Acetylcholine Receptor Stimulation Activates Protein Kinase C Mediated Internalization of the Dopamine Transporter

The dopamine transporter (DAT) clears neurotransmitters from the extracellular space and serves as an important regulator of signal amplitude and duration at sites of dopamine release. Several different intracellular signaling pathways have been observed to modulate DAT activity through the regulation of the trafficking of the carriers to and from the cell surface. Acute activation of protein kinase C (PKC) by phorbol esters facilitates clathrin-dependent internalization of the DAT in a variety of model systems; however, the physiological stimuli and cell-surface receptor systems that activate PKC and regulate the DAT in dopamine neurons remain elusive.

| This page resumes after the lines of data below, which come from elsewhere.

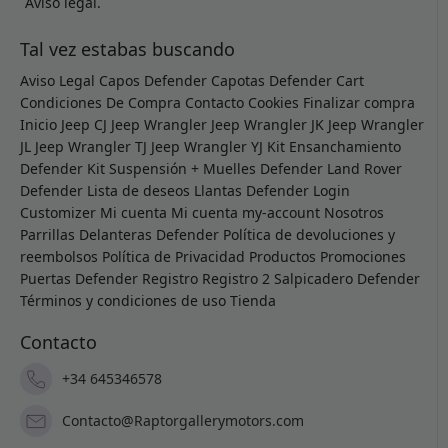
Aviso legal.
Tal vez estabas buscando
Aviso Legal
Capos Defender
Capotas Defender
Cart
Condiciones De Compra
Contacto
Cookies
Finalizar compra
Inicio
Jeep CJ
Jeep Wrangler
Jeep Wrangler JK
Jeep Wrangler
JL
Jeep Wrangler TJ
Jeep Wrangler YJ
Kit Ensanchamiento
Defender
Kit Suspensión + Muelles Defender
Land Rover
Defender
Lista de deseos
Llantas Defender
Login
Customizer
Mi cuenta
Mi cuenta
my-account
Nosotros
Parrillas Delanteras Defender
Política de devoluciones y
reembolsos
Política de Privacidad
Productos
Promociones
Puertas Defender
Registro
Registro 2
Salpicadero Defender
Términos y condiciones de uso
Tienda
Contacto
+34 645346578
Contacto@Raptorgallerymotors.com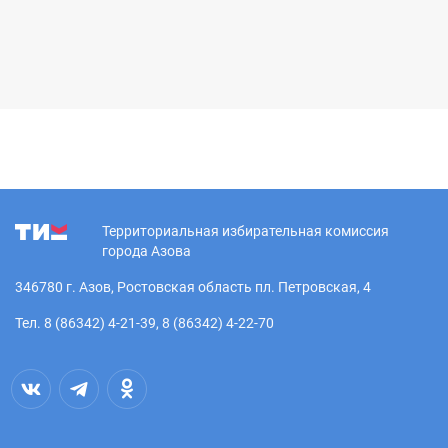
Территориальная избирательная комиссия
города Азова
346780 г. Азов, Ростовская область пл. Петровская, 4
Тел. 8 (86342) 4-21-39, 8 (86342) 4-22-70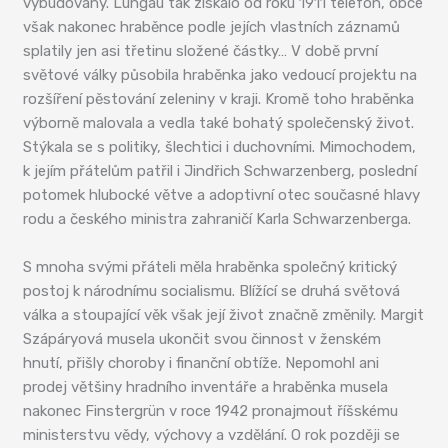
vybudovány. Lungau tak získalo od roku 1911 telefon, obce
však nakonec hraběnce podle jejích vlastních záznamů
splatily jen asi třetinu složené částky… V době první
světové války působila hraběnka jako vedoucí projektu na
rozšíření pěstování zeleniny v kraji. Kromě toho hraběnka
výborně malovala a vedla také bohatý společenský život.
Stýkala se s politiky, šlechtici i duchovními. Mimochodem,
k jejím přátelům patřil i Jindřich Schwarzenberg, poslední
potomek hlubocké větve a adoptivní otec současné hlavy
rodu a českého ministra zahraničí Karla Schwarzenberga.
S mnoha svými přáteli měla hraběnka společný kritický
postoj k národnímu socialismu. Blížící se druhá světová
válka a stoupající věk však její život značně změnily. Margit
Szápáryová musela ukončit svou činnost v ženském
hnutí, přišly choroby i finanční obtíže. Nepomohl ani
prodej většiny hradního inventáře a hraběnka musela
nakonec Finstergrün v roce 1942 pronajmout říšskému
ministerstvu vědy, výchovy a vzdělání. O rok později se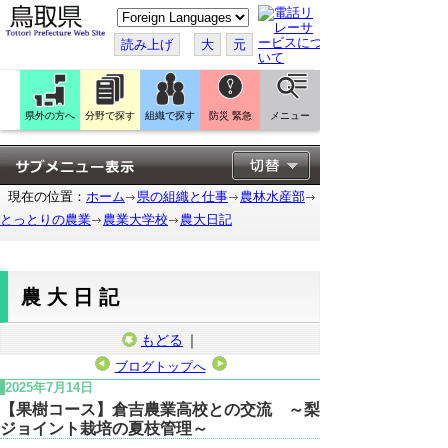
こ
の
ペ
読み上げ
大
元
ー
ジ
を
翻
訳
県外の方へ
分野で探す
組織で探す
防災 緊急
メニュー
す
る
現在の位置：
ホーム
県の組織と仕事
農林水産部
とっとりの農業
農業大学校
農大日記
農大日記
もどる
｜
ブログトップへ
2025年7月14日
【果樹コース】倉吉農業高校との交流 ～梨
ジョイント栽培の夏枝管理～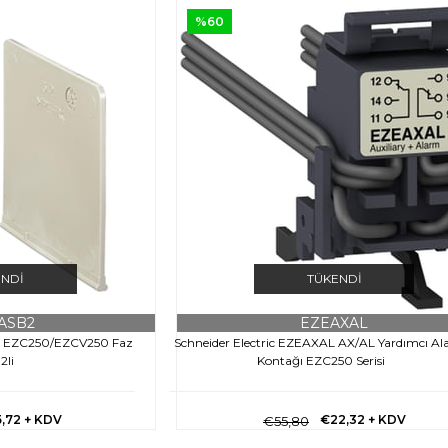
%60
ENDI
TÜKENDI
ASB2
EZEAXAL
B2 EZC250/EZCV250 Faz
Schneider Electric EZEAXAL AX/AL Yardımcı A
2li
Kontağı EZC250 Serisi
5,72
+ KDV
€22,32
+ KDV
€55,80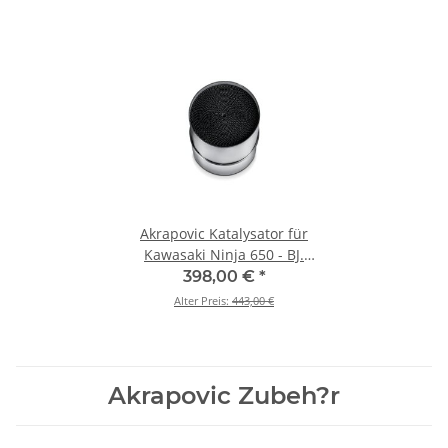
Akrapovic Katalysator für
Kawasaki Ninja 650 - BJ.
2017 > 2020 (P-KAT-076)
398,00 €
*
Alter Preis:
443,00 €
Akrapovic Zubeh?r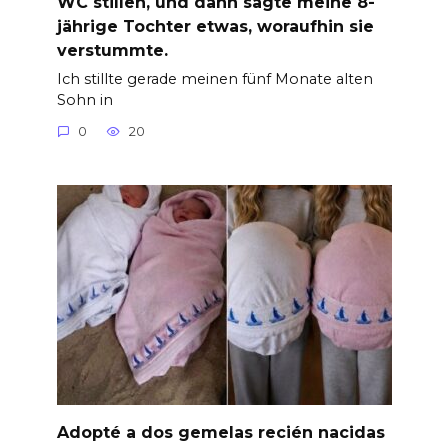
WC stillen, und dann sagte meine 8-
jährige Tochter etwas, woraufhin sie
verstummte.
Ich stillte gerade meinen fünf Monate alten
Sohn in
0
20
Adopté a dos gemelas recién nacidas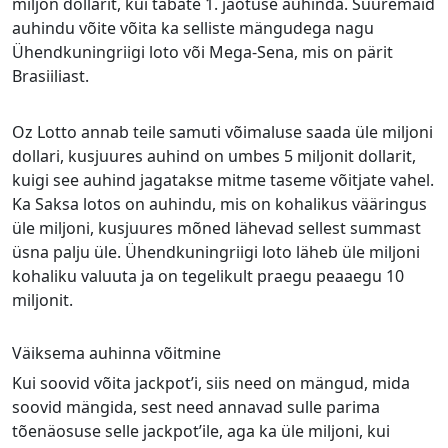
miljon dollarit, kui tabate 1. jaotuse auhinda. Suuremaid
auhindu võite võita ka selliste mängudega nagu
Ühendkuningriigi loto või Mega-Sena, mis on pärit
Brasiiliast.
Oz Lotto annab teile samuti võimaluse saada üle miljoni
dollari, kusjuures auhind on umbes 5 miljonit dollarit,
kuigi see auhind jagatakse mitme taseme võitjate vahel.
Ka Saksa lotos on auhindu, mis on kohalikus vääringus
üle miljoni, kusjuures mõned lähevad sellest summast
üsna palju üle. Ühendkuningriigi loto läheb üle miljoni
kohaliku valuuta ja on tegelikult praegu peaaegu 10
miljonit.
Väiksema auhinna võitmine
Kui soovid võita jackpot’i, siis need on mängud, mida
soovid mängida, sest need annavad sulle parima
tõenäosuse selle jackpot’ile, aga ka üle miljoni, kui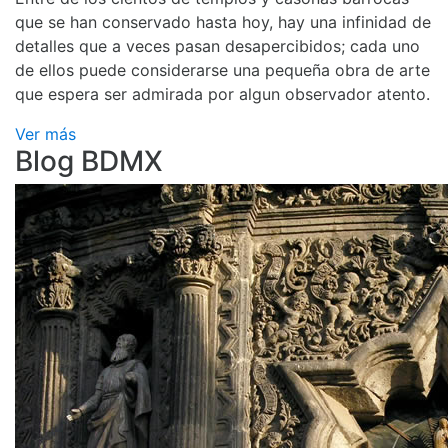
que se han conservado hasta hoy, hay una infinidad de
detalles que a veces pasan desapercibidos; cada uno
de ellos puede considerarse una pequeña obra de arte
que espera ser admirada por algun observador atento.
Ver más
Blog BDMX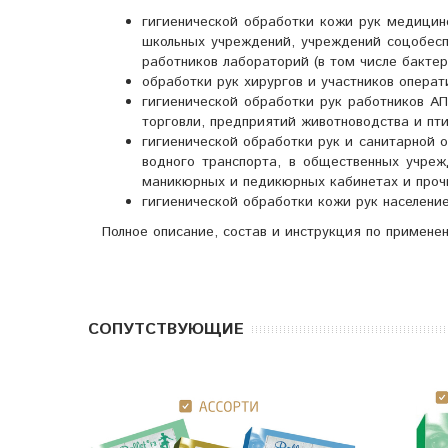
гигиенической обработки кожи рук медицин
школьных учреждений, учреждений соцобесп
работников лабораторий (в том числе бактери
обработки рук хирургов и участников опера
гигиенической обработки рук работников А
торговли, предприятий животноводства и пт
гигиенической обработки рук и санитарной 
водного транспорта, в общественных учреж
маникюрных и педикюрных кабинетах и проч
гигиенической обработки кожи рук население
Полное описание, состав и инструкция по примене
CОПУТСТВУЮЩИЕ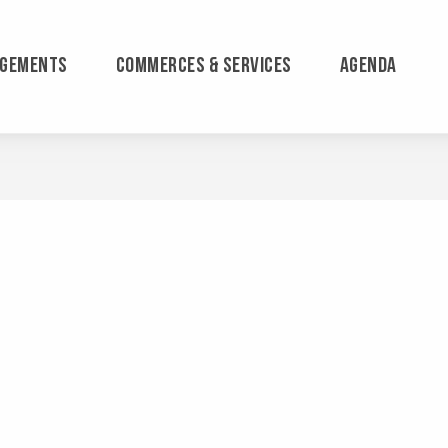
RGEMENTS
COMMERCES & SERVICES
AGENDA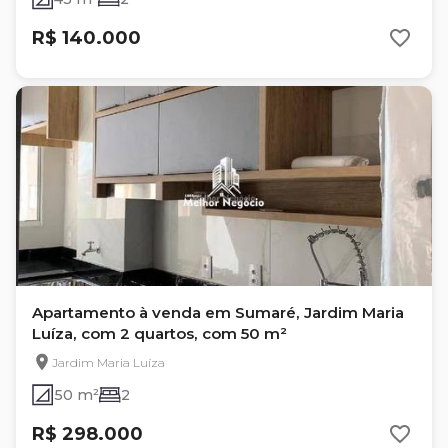
R$ 140.000
Apartamento à venda em Sumaré, Jardim Maria
Luíza, com 2 quartos, com 50 m²
Jardim Maria Luíza
50 m²
2
R$ 298.000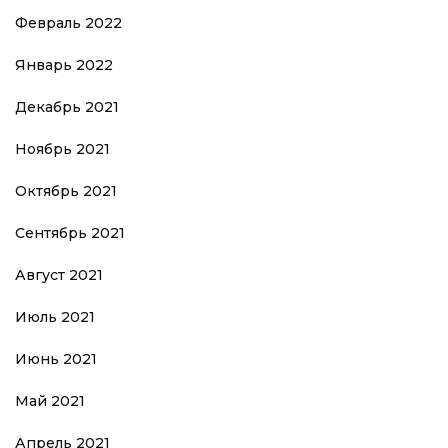
Февраль 2022
Январь 2022
Декабрь 2021
Ноябрь 2021
Октябрь 2021
Сентябрь 2021
Август 2021
Июль 2021
Июнь 2021
Май 2021
Апрель 2021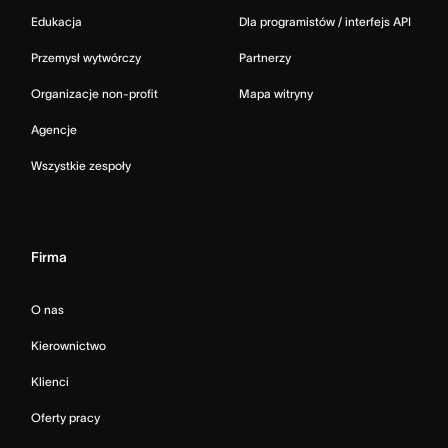
Edukacja
Dla programistów / interfejs API
Przemysł wytwórczy
Partnerzy
Organizacje non-profit
Mapa witryny
Agencje
Wszystkie zespoły
Firma
O nas
Kierownictwo
Klienci
Oferty pracy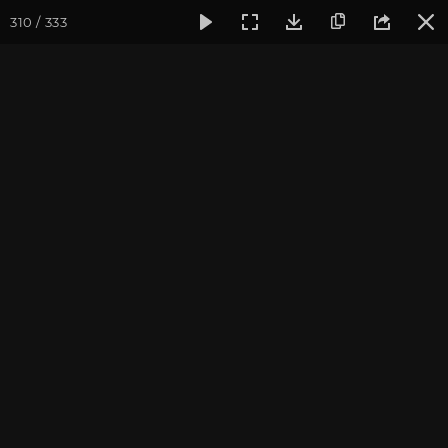
310 / 333
Фотогалерея
Фото йога-туров
Крым
Йога-тур в Кры
Йога-тур в Крым. Июль
2021
Присоединиться к туру
Йога-тур в Крым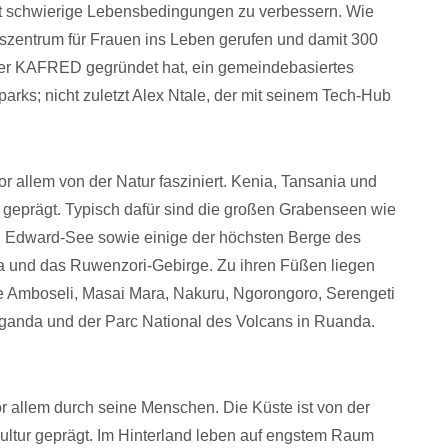
tät schwierige Lebensbedingungen zu verbessern. Wie
szentrum für Frauen ins Leben gerufen und damit 300
 der KAFRED gegründet hat, ein gemeindebasiertes
rks; nicht zuletzt Alex Ntale, der mit seinem Tech-Hub
vor allem von der Natur fasziniert. Kenia, Tansania und
geprägt. Typisch dafür sind die großen Grabenseen wie
und Edward-See sowie einige der höchsten Berge des
a und das Ruwenzori-Gebirge. Zu ihren Füßen liegen
wie Amboseli, Masai Mara, Nakuru, Ngorongoro, Serengeti
anda und der Parc National des Volcans in Ruanda.
r allem durch seine Menschen. Die Küste ist von der
ltur geprägt. Im Hinterland leben auf engstem Raum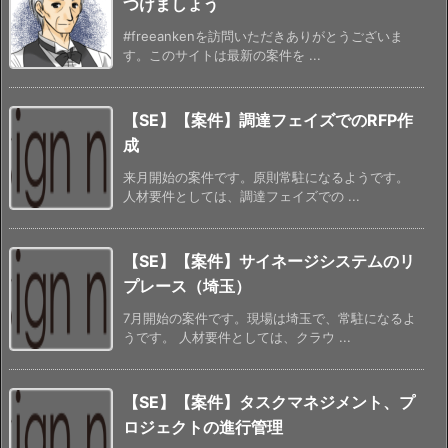
つけましょう
#freeankenを訪問いただきありがとうございま
す。このサイトは最新の案件を ...
【SE】【案件】調達フェイズでのRFP作
成
来月開始の案件です。原則常駐になるようです。
人材要件としては、調達フェイズでの ...
【SE】【案件】サイネージシステムのリ
プレース（埼玉）
7月開始の案件です。現場は埼玉で、常駐になるよ
うです。 人材要件としては、クラウ ...
【SE】【案件】タスクマネジメント、プ
ロジェクトの進行管理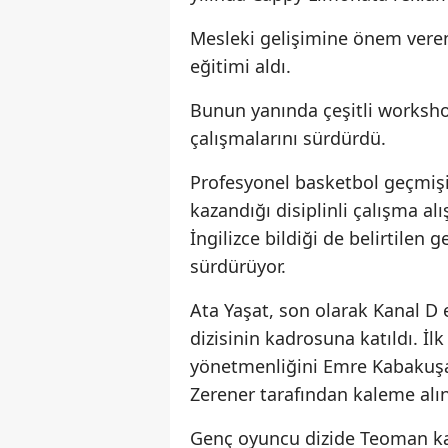
Mesleki gelişimine önem vere
eğitimi aldı.
Bunun yanında çeşitli worksho
çalışmalarını sürdürdü.
Profesyonel basketbol geçmişi
kazandığı disiplinli çalışma al
İngilizce bildiği de belirtilen 
sürdürüyor.
Ata Yaşat, son olarak Kanal D
dizisinin kadrosuna katıldı. İ
yönetmenliğini Emre Kabakuşa
Zerener tarafından kaleme alın
Genç oyuncu dizide Teoman kar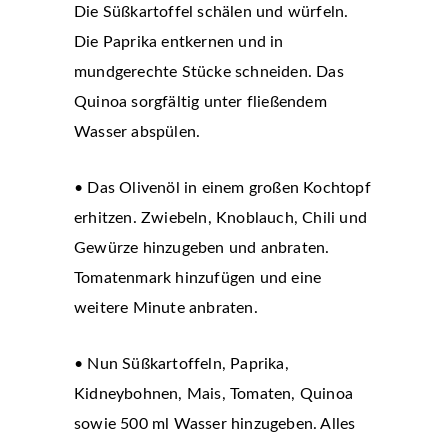
Die Süßkartoffel schälen und würfeln.
Die Paprika entkernen und in
mundgerechte Stücke schneiden. Das
Quinoa sorgfältig unter fließendem
Wasser abspülen.
• Das Olivenöl in einem großen Kochtopf
erhitzen. Zwiebeln, Knoblauch, Chili und
Gewürze hinzugeben und anbraten.
Tomatenmark hinzufügen und eine
weitere Minute anbraten.
• Nun Süßkartoffeln, Paprika,
Kidneybohnen, Mais, Tomaten, Quinoa
sowie 500 ml Wasser hinzugeben. Alles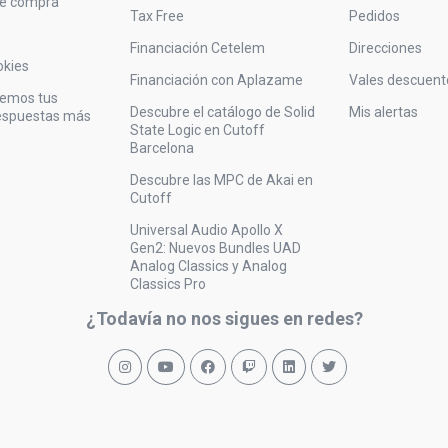
de compra
Tax Free
Pedidos
Financiación Cetelem
Direcciones
okies
Financiación con Aplazame
Vales descuent
vemos tus
Descubre el catálogo de Solid
Mis alertas
respuestas más
State Logic en Cutoff
Barcelona
Descubre las MPC de Akai en
Cutoff
Universal Audio Apollo X
Gen2: Nuevos Bundles UAD
Analog Classics y Analog
Classics Pro
¿Todavía no nos sigues en redes?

We report here that stimulation of M(1)/M(5) muscarinic receptors in midbrain cultures decreases the ability of dopamine neurons to transport dopamine through DAT. Application of the cholinomimetic drug carbachol leads to a decrease in DAT activity in primary cultures while the M(1)/M(5)-specific antagonist, pirenzepine, blocks these effects. The M(3) antagonist, DAU 5884, does not affect, but a positive modulator of M(5), VU 0238429, enhances the loss of DAT function in response to carbachol and acetylcholine. These data implicate M(1)/M(5) receptors on dopamine neurons in the modulation of DAT function. Bisindolylmaleimide, a PKC inhibitor, blocks the effects of carbachol stimulation on dopamine uptake, supporting a role for PKC in muscarinic receptor-mediated DAT internalization. Furthermore, as shown previously for PKC-induced internalization, downregulation of the DAT is dependent on both clathrin and dynamin. A G(q)-specific inhibitor peptide also blocks the effects of carbachol on DAT in primary cultures, confirming G(q) as the G-protein that couples M(1)/M(5) receptors to PKC activation in these cells. In acute midbrain slices, biotinylation of cell-surface proteins revealed the loss of dopamine transport mediated by muscarinic receptor stimulation was, indeed, due to loss of membrane expression of the DAT in endogenous tissue. These data indicate that stimulation of cholinergic pathways can lead to modulation of dopamine through internalization of the DAT.